Transport in Belfast - Seaport

Seaport

The Port of Belfast is the busiest ferry port in Ireland with over 1.2 million passengers annually. Belfast also has a large port, used for exporting and importing goods and for passenger ferry services. Stena Line run regular services to Stranraer in Scotland using their HSS (High Speed Service) vessel, with a crossing time of around ninety minutes, and/or their conventional vessel with a crossing time of around three hours and forty-five minutes. Norfolkline (formally Norse Merchant Ferries) run a passenger/cargo ferry to and from Liverpool, with a crossing time of eight hours and a seasonal sailing to Douglas, Isle of Man is operated by the Isle of Man Steam Packet company (formally SeaCat).

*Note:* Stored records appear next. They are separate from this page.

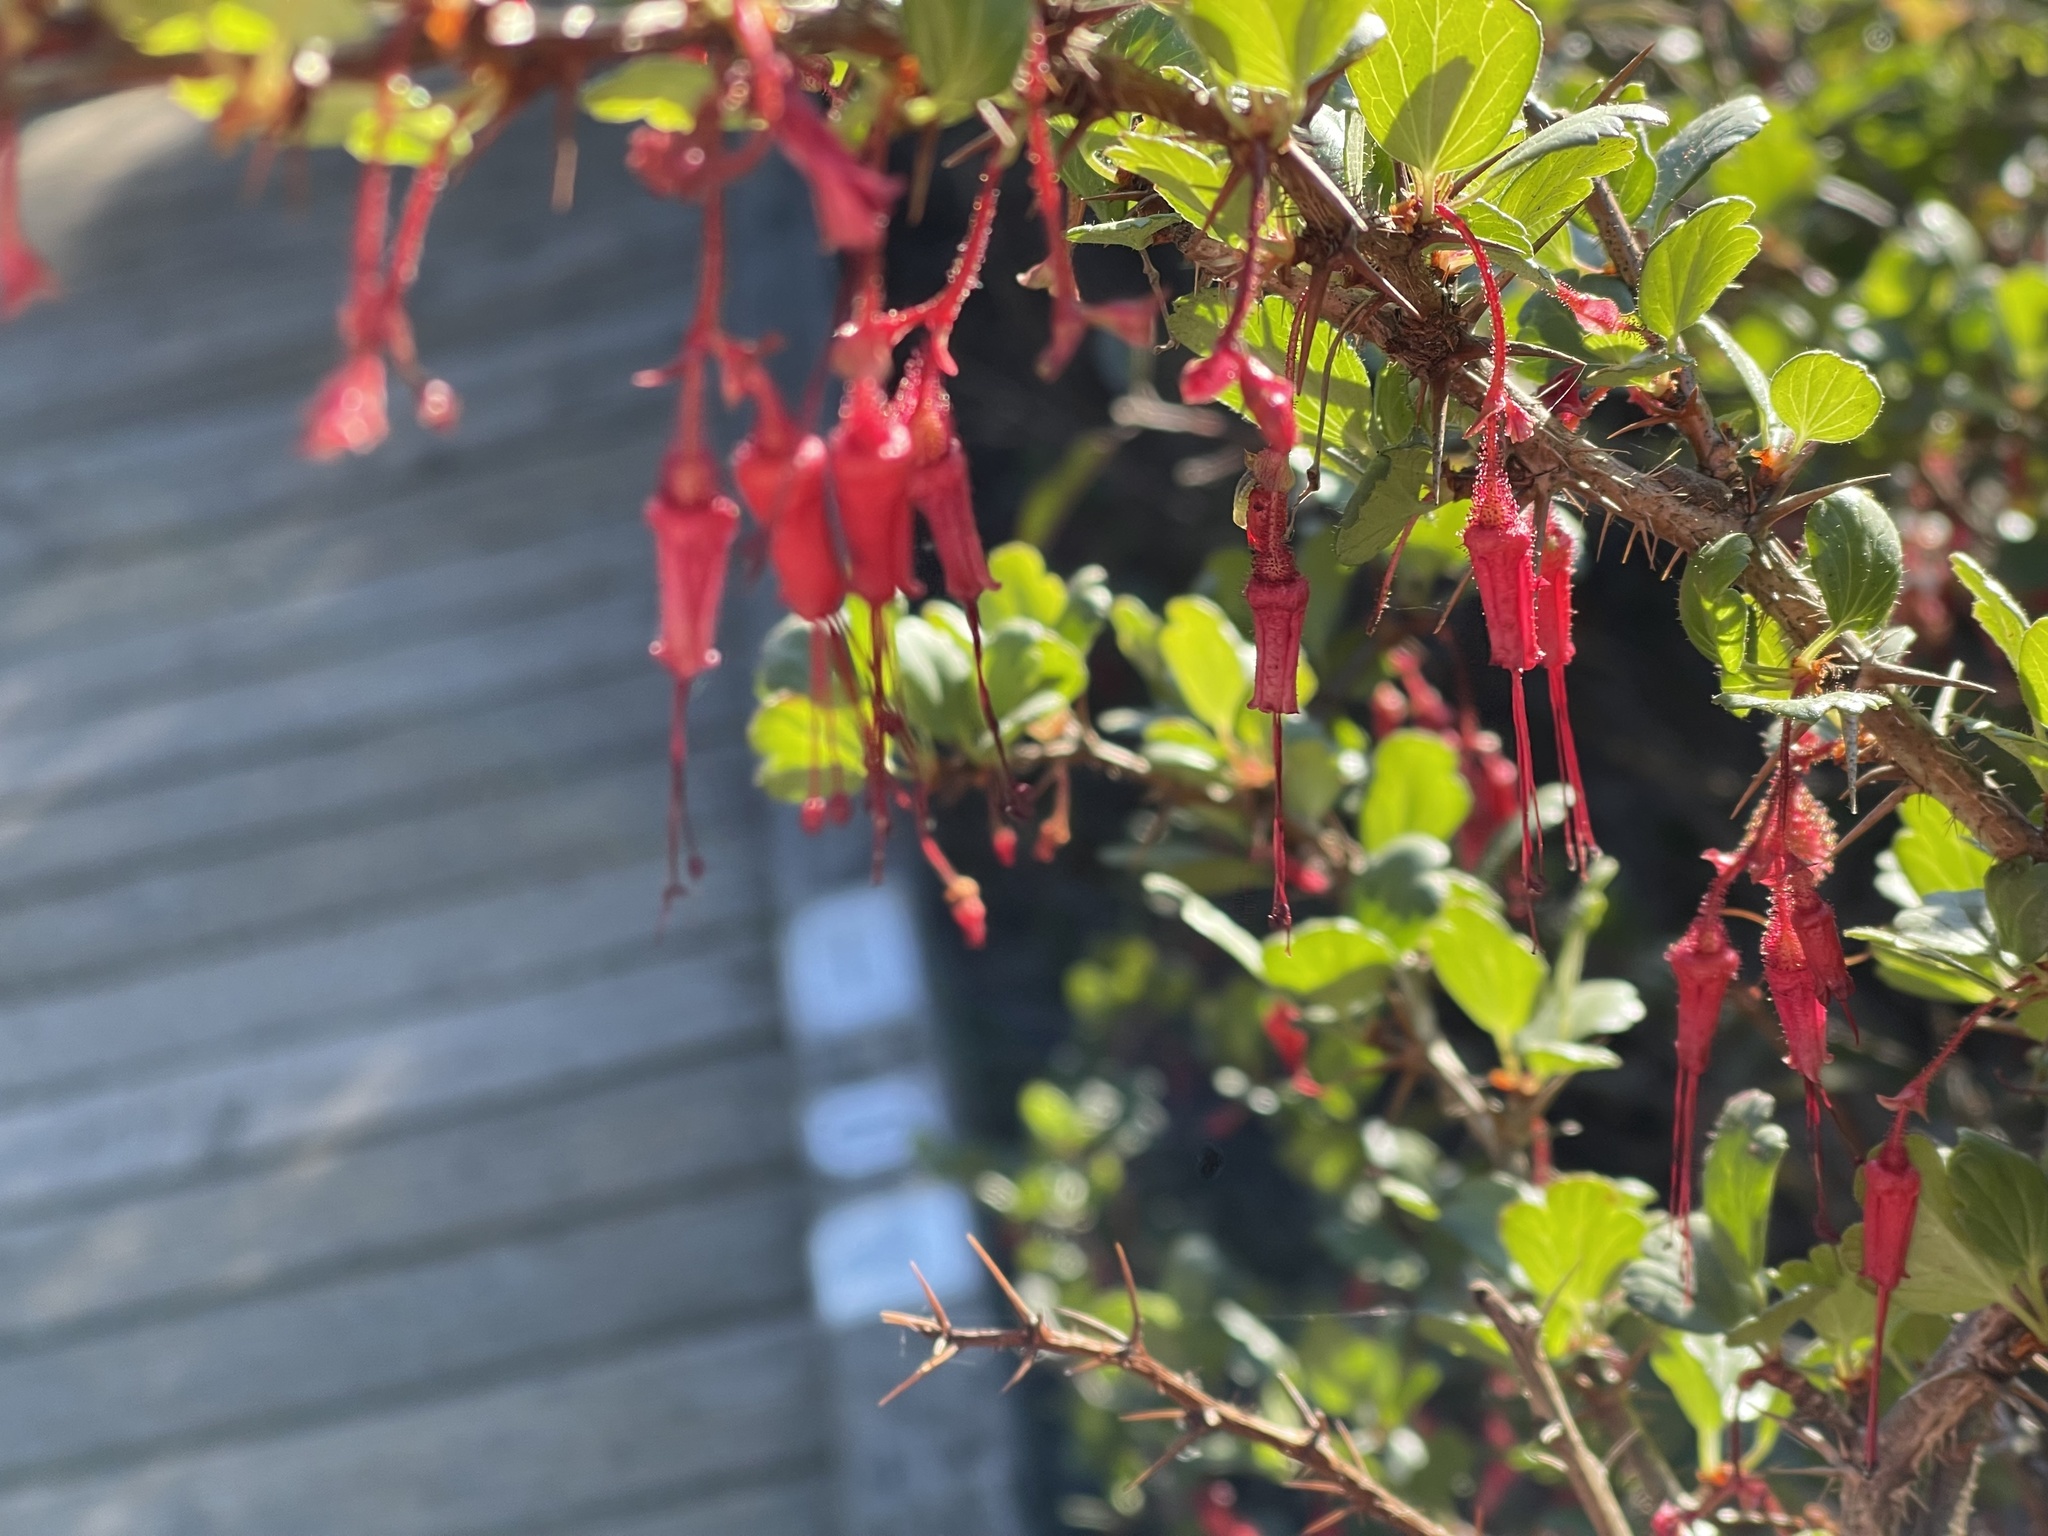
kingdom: Plantae
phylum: Tracheophyta
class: Magnoliopsida
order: Saxifragales
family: Grossulariaceae
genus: Ribes
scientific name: Ribes speciosum
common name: Fuchsia-flower gooseberry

The natural inlet of Belfast Lough gives Belfast its own port. As the city developed, this became the major avenue for trade with Britain and later Europe and North America. In the mid-seventeenth century, Belfast exported beef, butter, hides, tallow and corn and it imported coal, cloth, wine, brandy, paper, timber and tobacco. At the beginning of the eighteenth century, Belfast's significant trade made it the richest commercial town in the north of Ireland. Around this time, the linen trade in Northern Ireland blossomed and by the middle of the eighteenth century, one fifth of all the linen exported from Ireland was shipped from Belfast Harbour.

As the Industrial Revolution arrived, the port provided the outlet for the thriving linen and shipbuilding trades. Belfast harbour was dredged in 1845 to provide deeper berths for larger ships. Donegall Quay was built out into the river as the harbour was developed further and trade flourished. The Harland and Wolff shipbuilding firm was created in 1861 and by the time the Titanic was built in Belfast in 1912, they boasted the largest shipyard in the world.

It is also the biggest gateway for both the import and export of goods in Northern Ireland, receiving 6,000 vessels, and half a million freight units per year. The Harbour Estate is also Northern Ireland's leading logistics & distribution hub.